And -- do you anticipate ultimately to have both quarterly and biannual on the label? And then just how are you approaching that kind of alpha spend that you mentioned around potency in COPD evaluating both of those kind of dosing frequencies?

Yes. I think it would be surprising to see in COPD greater or more durable efficacy really at any of the dose regimens versus, say, CRS with NP and just rank ordering that based on the degree of type 2 inflammation. So we do believe that by taking a high-dose regimen forward with quarterly dosing, we can deliver efficacy in COPD. We need Phase II data to help reinforce that. But we are not in any of the indications contemplating having multiple doses or dose regimen by a single dose regimen. Again, we need to maximize efficacy, we do not believe that there is any -- and this is not just a belief, but again on the basis of a lot of market research and data, we do not believe that the difference between Q12 and Q 24, Q 26 week dosing is substantial when it comes to any trade-offs that might be required. And it is important to look at sort of what is out there from the standpoint of the data. If you look at our data, while we did deliver actually reasonably significant reduction at Q 24 weeks in asthma exacerbations. When we look overall at the data, those data were not as durable. And we started to see loss of symptom control, lung function control with [indiscernible] dosing. That actually has been replicated in the clinical programs of the long-acting IL-5. And there's some early clinical data from some of the long-acting TSLP ligand targeting antibodies that use half-life extension that raised questions about the durability. So we do not -- nobody wants to take the risk with us and patients and physicians I'm talking about here of having a loss of efficacy just to get to [indiscernible] months. So we believe that quarterly dosing is quite competitive, it is incredibly valuable when paired with optimal efficacy, and that's what we're going for. We're putting our nickel down, and we believe that, that's the best profile. And we believe that it actually may be the best profile that any of the competitive landscape [indiscernible] deliver.
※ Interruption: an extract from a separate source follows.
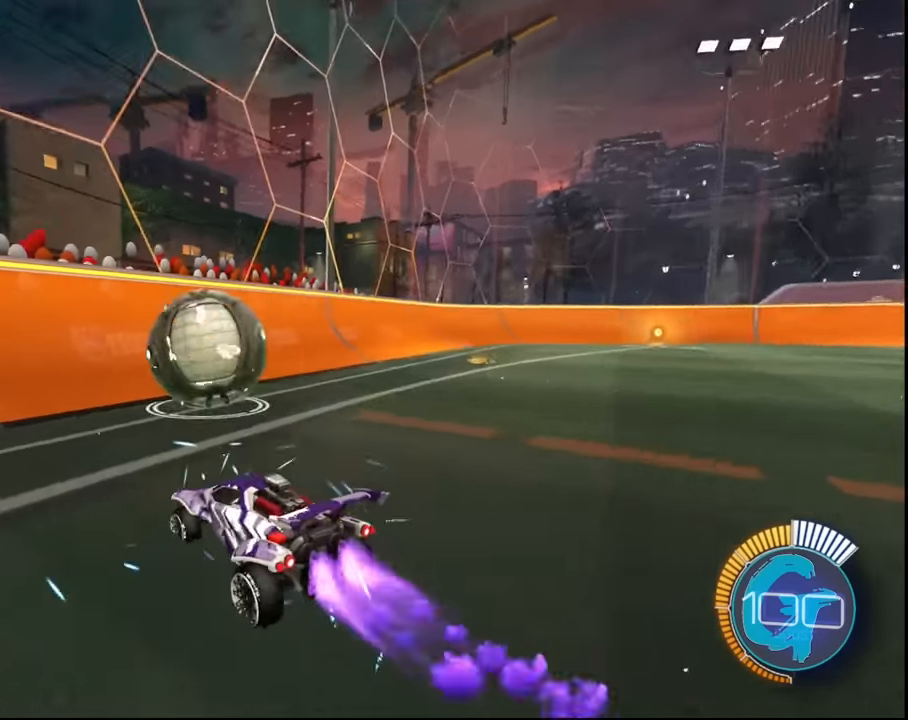
{"buttons": ["SQUARE", "R2"], "left_stick": "right", "right_stick": "center", "events": [[501, "left_stick", "right"]]}
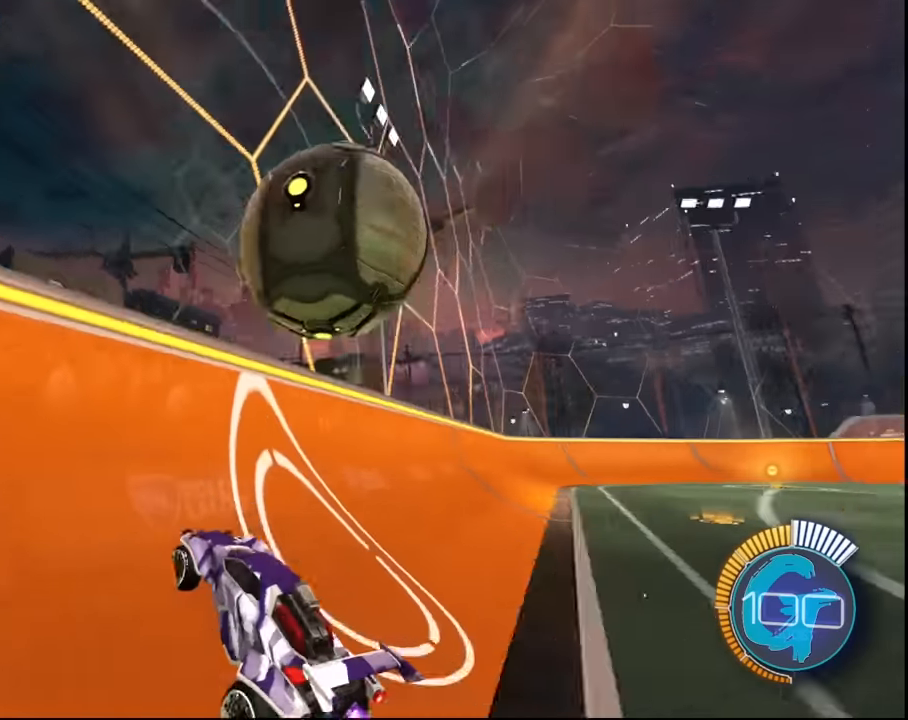
{"buttons": ["L1"], "left_stick": "down-right", "right_stick": "center", "events": [[133, "left_stick", "center"], [200, "SQUARE", "up"], [200, "left_stick", "right"], [267, "CROSS", "down"], [267, "L1", "down"], [367, "CROSS", "up"], [367, "R2", "up"], [367, "left_stick", "down-right"]]}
And speaking of the competitive landscape, what are your thoughts on some of the either co-formulated IL-13 T-slip therapies for the IL-13 class in general here. And just is there any efficacy that's kind of left on the table, so to speak, with a single target?

Yes. I think the short answer is that it's hard to know because we haven't really seen much in the way of data from anybody yet. I think the soonest that we'll get a read on this is probably from bispecific program, [indiscernible] in severe asthma. They have data that we are all expecting to see here in the second half of the year and at which at top line at least, have been reported to be positive. They did Phase I multiple ascending dose trial in asthma, very similar to ours and actually showed very similar degrees of reduction of [indiscernible] nitric oxide versus ours. So how that translates to differential efficacy we'll see. But that rather than speculating, I think once we have those data, we'll have the answer. I would note that there are other data sets of TSLP, IL-13 combinations in type 2 inflammatory diseases that haven't actually shown additive effects. Those data are mostly from atopic dermatitis programs. And there was even the study that Sanofi Regeneron published few years ago, combining dupilumab with an anti alarm in the itepekimab anti-IL33, which did not demonstrate additive efficacy in severe asthma over that achieved with [indiscernible]. So it remains to be seen whether -- if you're targeting TSLP, which is upstream of everything else, and you're doing it really, really well, I think there is an open question around whether or not you get any additive efforts [indiscernible] targeting things downstream. So we'll see. There are Pfizer's trispecific data in atopic dermatitis, which may have demonstrated at least from the 75 standpoint efficacy. So I think we're learning more about this, and there are data sort of Pfizer's trispecific on the positive side, a lot of other data, not demonstrating differential efficacy. And I think [indiscernible] more here soon. So -- but having said that, what is very clear is that [indiscernible] delivers efficacy as good as test fire or better into type 2 indications with quarterly dosing -- the only way we could have done that is via potency. And again, we have a high degree of belief that, that will translate with appropriate design and appropriate dose selection into Phase 3.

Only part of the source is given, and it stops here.